Churchill Capital Corp and Clarivate Analytics Announce Merger Agreement

    • Clarivate Analytics to Become a Publicly Listed Company
    • Churchill Founders Agree to Double Investment in Company
    • Management and Current Equity Owners to Remain 100% Invested

    Churchill Capital Corp (“Churchill”) (NYSE: CCC), a public investment vehicle, and Clarivate Analytics (“Clarivate”), a global leader in providing trusted insights and analytics to accelerate the pace of innovation, announced they have entered into a definitive agreement to merge. The combined company will operate as Clarivate and will become publicly listed on the New York Stock Exchange.  The transaction implies an initial enterprise value of approximately $4.2 billion[1] with a multiple of approximately 12.5x Clarivate’s estimated 2019 Standalone Adjusted EBITDA before synergies at the time of close.

    Churchill CEO Jerre Stead, who had a long and very successful tenure serving as Chairman and CEO at IHS Markit Ltd. and previously as Executive Chairman and CEO at IHS Inc., will serve as Executive Chairman of the combined company. Clarivate’s existing management team, led by CEO Jay Nadler and CFO Richard Hanks, will continue to lead the business.

    Clarivate provides comprehensive intellectual property and scientific information, decision support tools and services that enable academia, corporations, governments, and the legal community, to discover, protect and commercialize new ideas, mission-critical content, and brands. Clarivate’s many well‐known brands include Web of Science™, Cortellis™, Derwent Innovation™, Derwent World Patents Index™, CompuMark™, MarkMonitor®, and Techstreet™, among others.  Funds affiliated with Onex Corporation (“Onex”) (TSX: ONEX) and Baring Private Equity Asia (“BPEA”) acquired Clarivate in a carve-out transaction from Thomson Reuters in 2016. Since the acquisition, Clarivate has continued to capitalize on its unique legacy and assets while separating from its former parent and positioning the business for success as a standalone entity, which included recruiting a new management team and re-energizing its products and commercial capabilities.  As the business completes its multi-year separation from Thomson Reuters this year, it is well positioned for accelerated growth.

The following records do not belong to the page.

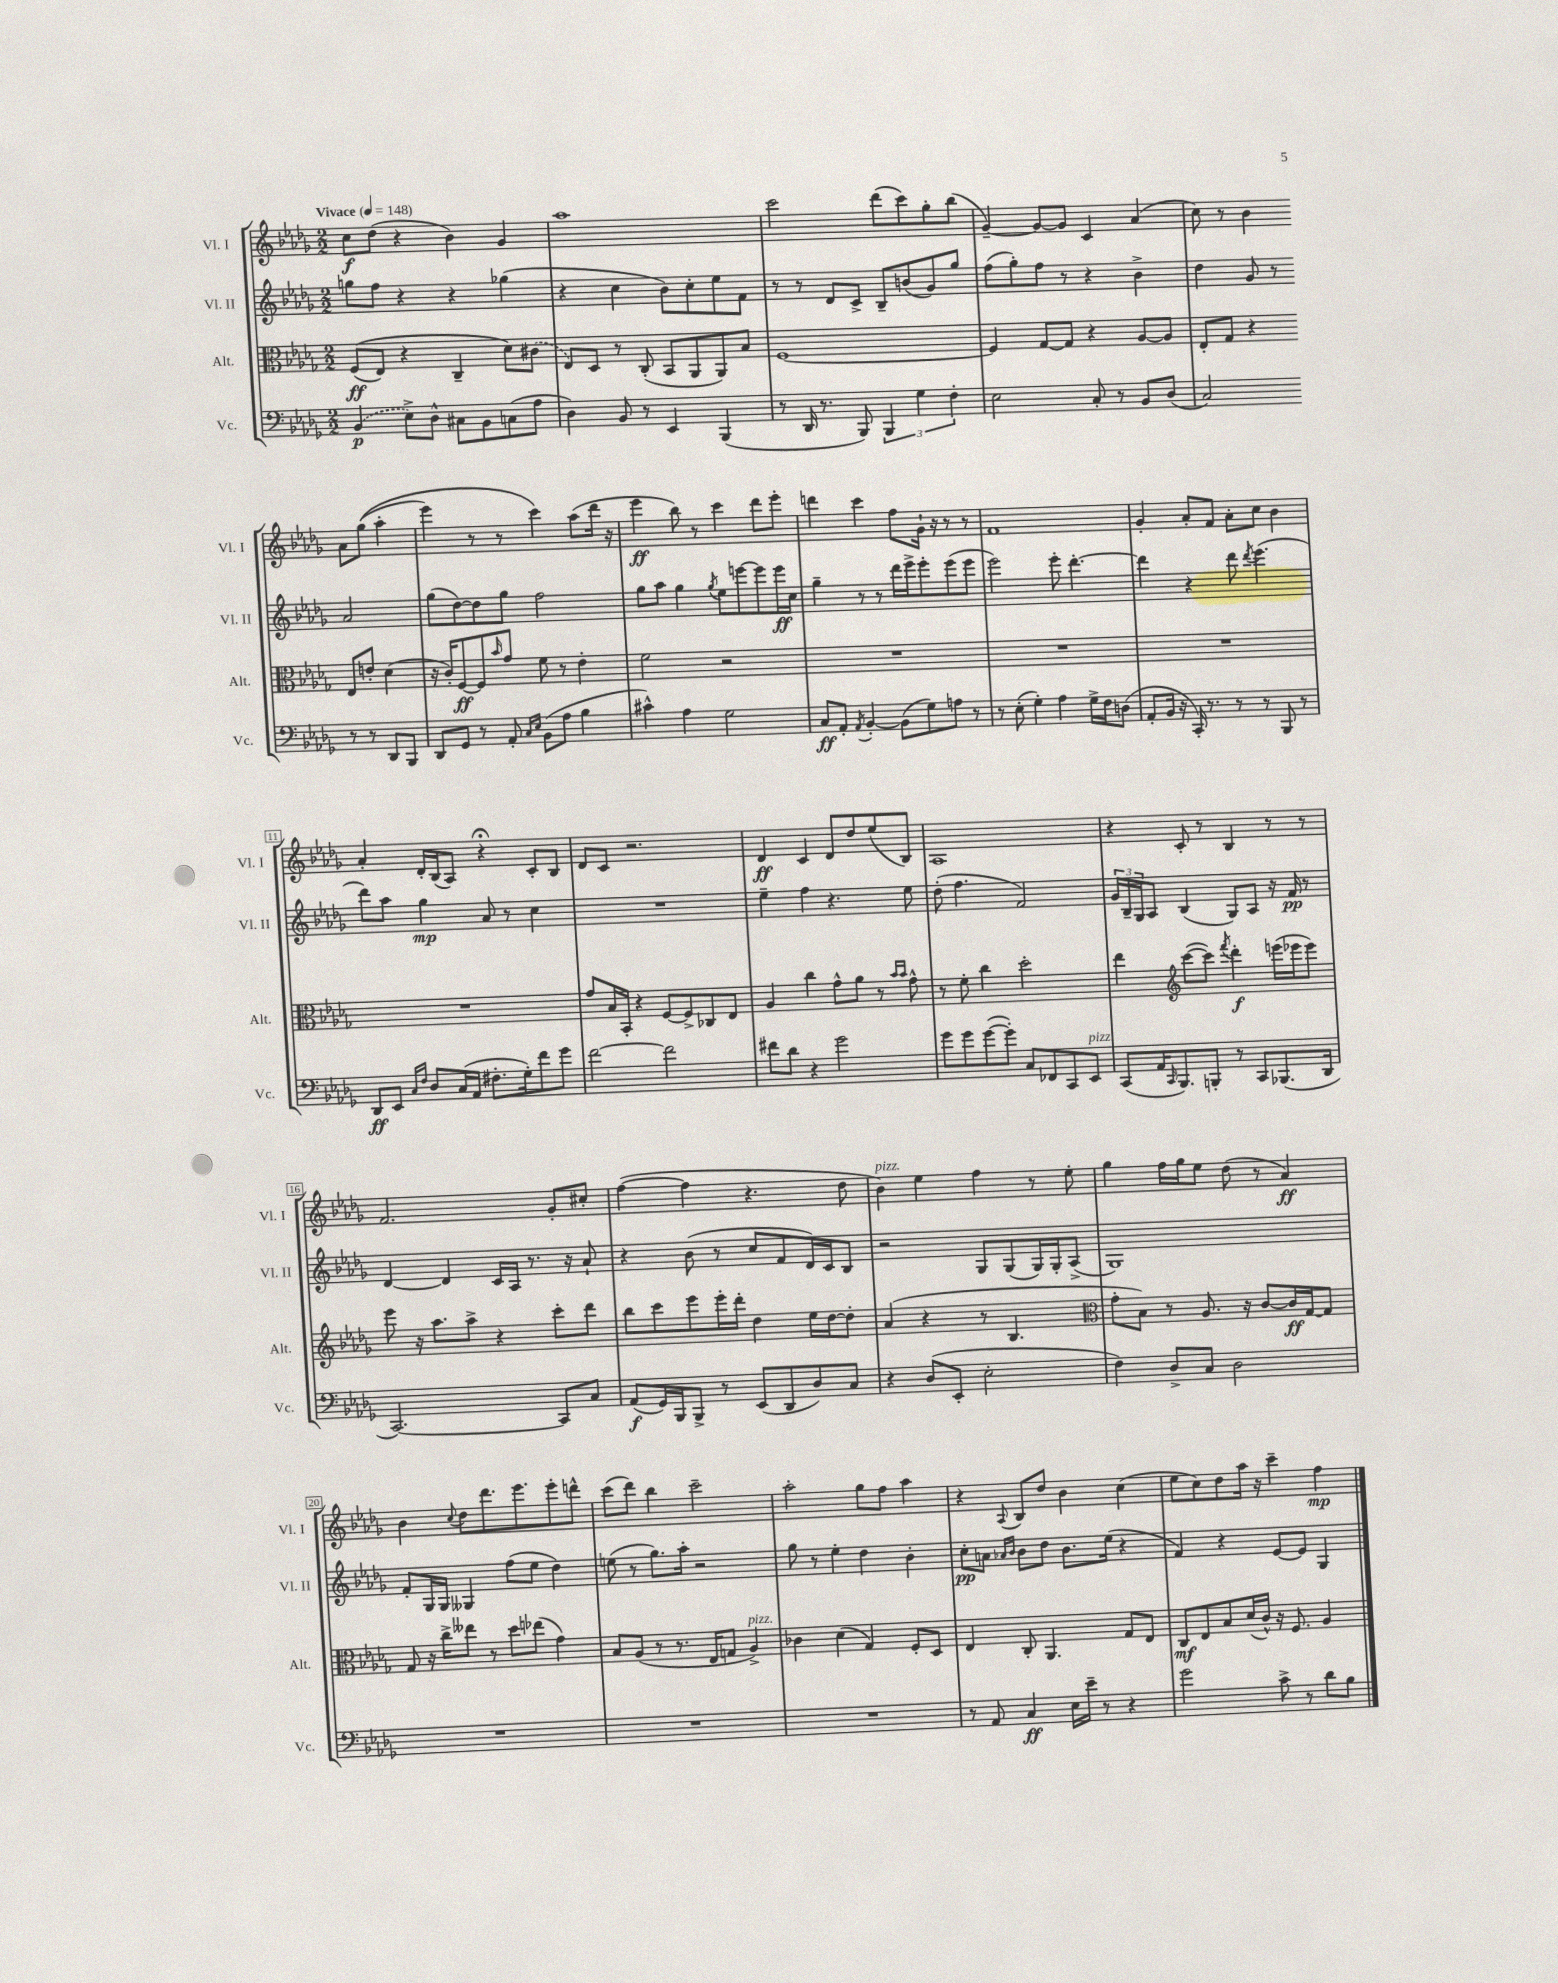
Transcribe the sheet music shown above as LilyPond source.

<<
\new StaffGroup <<
\new Staff = "s0" \with { instrumentName = "Vl. I" shortInstrumentName = "Vl. I" } {
    \clef treble \key des \major \numericTimeSignature \time 2/2 \tempo "Vivace" 4 = 148
    c''8\f des''8( r4 bes'4) ges'4 |
    aes''1 |
    c'''2 des'''8( c'''8) ges''8-. bes''8( |
    ges'4~--) ges'8~ ges'8 c'4 aes'4( |
    c''8) r8 bes'4 aes'8 ges''8(\( aes''4-. |
    ees'''4) r8 r8 c'''4\) aes''8( des'''16 r16 |
    ees'''4\ff bes''8) r8 c'''4 des'''8 ees'''8-. |
    d'''4 c'''4 f''8 ges'16-! r16 r8 r8 |
    f'1 |
    ges'4-. aes'8-. f'8 aes'8-. c''8 bes'4 |
    aes'4-. des'16-. bes16( aes8) r4\fermata c'8-. bes8 |
    des'8 c'8 r2. |
    des'4\ff c'4 des'8 des''8 ees''8( bes8) |
    aes1 |
    r4 c'8-. r8 bes4 r8 r8 |
    f'2. ges'8-. cis''8-. |
    f''4~( f''4 r4. des''8 |
    bes'4^\markup { \italic "pizz." }) ees''4 f''4 r8 ees''8-. |
    ges''4 f''16 ges''16 ees''8 des''8( r8 aes'4\ff) |
    bes'4 \appoggiatura { c''8 } des''8 des'''8. ees'''8. ees'''8-. d'''8-^ |
    c'''8( des'''8) bes''4 c'''2-- |
    aes''2-. ges''8 f''8 aes''4 |
    r4 \appoggiatura { aes8 } bes8 des''8 bes'4 c''4( |
    ees''8 c''8) des''8 aes''16 r16 c'''4-- f''4\mp \bar "|." |
}
\new Staff = "s1" \with { instrumentName = "Vl. II" shortInstrumentName = "Vl. II" } {
    \clef treble \key des \major \numericTimeSignature \time 2/2
    g''8 f''8 r4 r4 ges''4( |
    r4 c''4 bes'8) c''8-. ees''8 f'8 |
    r8 r8 des'8 c'8-> bes8-- b'8( ges'8) ges''8 |
    f''8( ges''8-.) f''8 r8 r4 bes'4-> |
    des''4 ges'8 r8 aes'2 |
    ges''8( des''8~) des''8 ges''8 f''2 |
    ges''8 aes''8 ges''4 \acciaccatura { ges''8 } ees''8 e'''8~ e'''8 e'''16\ff c''16 |
    ges''4-- r8 r8 des'''16 ees'''16-> ees'''8-. ees'''8( ees'''8 |
    ees'''2) ees'''8-. des'''4.~-. |
    des'''4 r4 des'''8 \acciaccatura { des'''8 } ees'''4.( |
    des'''8) aes''8 ges''4\mp aes'8 r8 c''4 |
    R1 |
    ees''4-- f''4 r4. ees''8 |
    des''8-.( f''4. f'2) |
    \tuplet 3/2 { ges'16 bes16-- ges16 } aes8 bes4( ges8) aes8 r16 f'16\pp r8 |
    des'4~ des'4 c'16 aes16 r8. r16 aes'8-! |
    r4 bes'8( r8 c''8 f'8 des'16) c'16 bes8 |
    r2 ges8 ges8( ges16) ges16-. aes8->( |
    ges1) |
    f'8-. ges16 ges16 geses4 f''8( ees''8 des''4) |
    e''8( r8 ges''8.) aes''16-. r2 |
    ges''8 r8 ees''4-. des''4 bes'4-. |
    c''8-.\pp a'8 \grace { aes'16 bes'16 } bes'8 des''8 bes'8. ees''16( r4 |
    f'4) r4 ees'8~ ees'8 ges4 \bar "|." |
}
\new Staff = "s2" \with { instrumentName = "Alt." shortInstrumentName = "Alt." } {
    \clef alto \key des \major \numericTimeSignature \time 2/2
    f8\ff(\( ees8) r4 c4-- des'8\) \once \slurDashed cis'8( |
    ees8) des8 r8 c8-.( bes,8 aes,8 aes,8) bes8 |
    f1~ |
    f4 ges8~ ges8 r4 aes8~ aes8 |
    ees8-. ges8 r4 ees8 e'8-. des'4( |
    r16 c'16-.) f8~\ff f8 \grace { bes'16 } ges'8 f'8 r8 ees'4-. |
    f'2 r2 |
    R1 |
    R1 |
    R1 |
    R1 |
    ges'8 bes16 bes,16-. r4 f8~ f8-> ces8 ees8 |
    aes4 c''4 ges'8-^ aes'8 r8 \grace { bes'16 bes'16 } ges'8-^ |
    r8 f'8-. c''4 des''2-. |
    ees''4 \clef treble c'''8~( c'''8) \acciaccatura { f'''8 } des'''4-.\f e'''16( ees'''16 ees'''8) |
    ees'''8 r16 aes''8. aes''8-> r4 c'''8-. des'''8 |
    bes''8 c'''8 ees'''8 ees'''16-. des'''16-. des''4 ees''16 des''16~ des''8-. |
    aes'4( r4 r8 bes4. |
    \clef alto ges'8-. bes8) r8 aes8. r16 c'8~ c'16\ff ges16~ ges8 |
    ges8 r16 c''16-> eeses''8 r8 des''8 ees''8( ges'4) |
    bes8 aes8( r8 r8. ees16 g8 aes4->^\markup { \italic "pizz." }) |
    ces'4 des'4( ges4) f8-. des8 |
    ees4 c8-. aes,4. ges8 ees8 |
    c8\mf ees8 bes8 des'16( c'16-^) r16 f8. aes4 \bar "|." |
}
\new Staff = "s3" \with { instrumentName = "Vc." shortInstrumentName = "Vc." } {
    \clef bass \key des \major \numericTimeSignature \time 2/2
    \once \slurDashed bes,4\p( ees8->) des8-^ cis8 bes,8 c8( aes8 |
    des4) bes,8 r8 ees,4 bes,,4( |
    r8 des,16 r8. bes,,8) \tuplet 3/2 { bes,,4 ges4 f4-. } |
    ees2 c8-. r8 bes,8 des8( |
    c2) r8 r8 des,8 bes,,8 |
    des,8 ges,8 r8 aes,8-. \grace { c16 ees16 } bes,8( aes8 bes4 |
    cis'4-^) aes4 ges2 |
    c8\ff aes,8-. \acciaccatura { aes,8 } bes,4~-. bes,8( ges8) a8 r8 |
    r8 ees8-.( ges4-.) aes4 ges16-> f16 d8( |
    aes,8-. bes,16 r16 c,16-.) r8. r8 r8 bes,,8 r8 |
    des,8\ff ees,8 \grace { c16 f16 } des8 c16( aes,16 fis8.-. ges16-.) f'8 ges'8 |
    f'2~ f'2 |
    fis'8 des'8 r4 ges'2 |
    ges'8 ges'8 ges'8~( ges'8-.) c8 fes,8 c,8 ees,8^\markup { \italic "pizz." } |
    c,8( aes,16 \grace { c,16 } bes,,8.) b,,8-. r8 c,8 bes,,8.( des,16 |
    c,2.~) c,8 c8 |
    aes,8\f( ges,16) bes,,16 bes,,8-> r8 ees,8( des,8 des8) c8 |
    r4 des8( ees,8-. ees2-. |
    f4) des8-> c8 des2 |
    R1 |
    R1 |
    R1 |
    r8 aes,8 c4\ff ees16 ees'16-- r8 r4 |
    ges'2 c'8-> r8 des'8 bes8 \bar "|." |
}
>>
>>
\layout { \context { \Score \override BarNumber.stencil = #(make-stencil-boxer 0.1 0.3 ly:text-interface::print) } }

    “We have respected Clarivate for a long time and are very pleased to now merge our companies.  Clarivate has a superior set of data assets, valuable customer relationships and extraordinary people. I look forward to working with Clarivate’s management team to accelerate growth in organic revenue, EBITDA and free cash flow over time,” said Jerre Stead, CEO of Churchill.

    Jay Nadler, CEO of Clarivate, explained in an interview on a stock research website: “Clarivate accelerates the pace of innovation by supporting the world’s innovators – the people and organizations behind a new idea, invention or brand. This is an exciting milestone in Clarivate’s evolution that will open a wide range of future growth opportunities for the business and allow us to further invest in the brightest minds, game changing data science, and robust technologies.  Jerre is a veteran of the industry and his insights will be invaluable as we enter our next phase of growth.”

    Summary of Transaction

    Onex, BPEA and Clarivate management are retaining 100% of their equity, which converts to 73.8% ownership of the outstanding shares of the combined company at closing, assuming no redemptions by Churchill’s public stockholders.  The remaining outstanding shares of the combined company will be held by the current stockholders and founders of Churchill. Onex will continue to be the majority owner.

    The transaction is expected to be completed during the second quarter of 2019, subject to approval by Churchill stockholders and other customary closing conditions. Clarivate will also enter into a tax receivable agreement with its current equity holders, which will provide for the sharing of tax benefits relating to certain pre-business combination tax attributes as those tax benefits are realized by Clarivate. Churchill and Clarivate intend to hold a joint conference call providing further details on the transaction on January 15, 2019 at 8:00 AM ET; please see Exhibit 1 for dial-in details. The boards of directors of both Churchill and Clarivate have unanimously approved the proposed transaction.  The combined company will apply to list its ordinary shares and warrants on the New York Stock Exchange.

    In connection with the transaction, Churchill founders have agreed to invest an additional $15 million, doubling their investment in Churchill.  Founders have also have entered into agreements to amend the terms of its founder shares and founder warrants to align with the long-term valuation creation and performance of Clarivate. Churchill founders have delayed the majority of their equity to vest only if the share price of the company exceeds $15.25 per share by 2022 and $17.50 per share by 2024.  The majority of net cash proceeds from this transaction are expected to be used to pay down existing Clarivate debt and for working capital and general corporate purposes.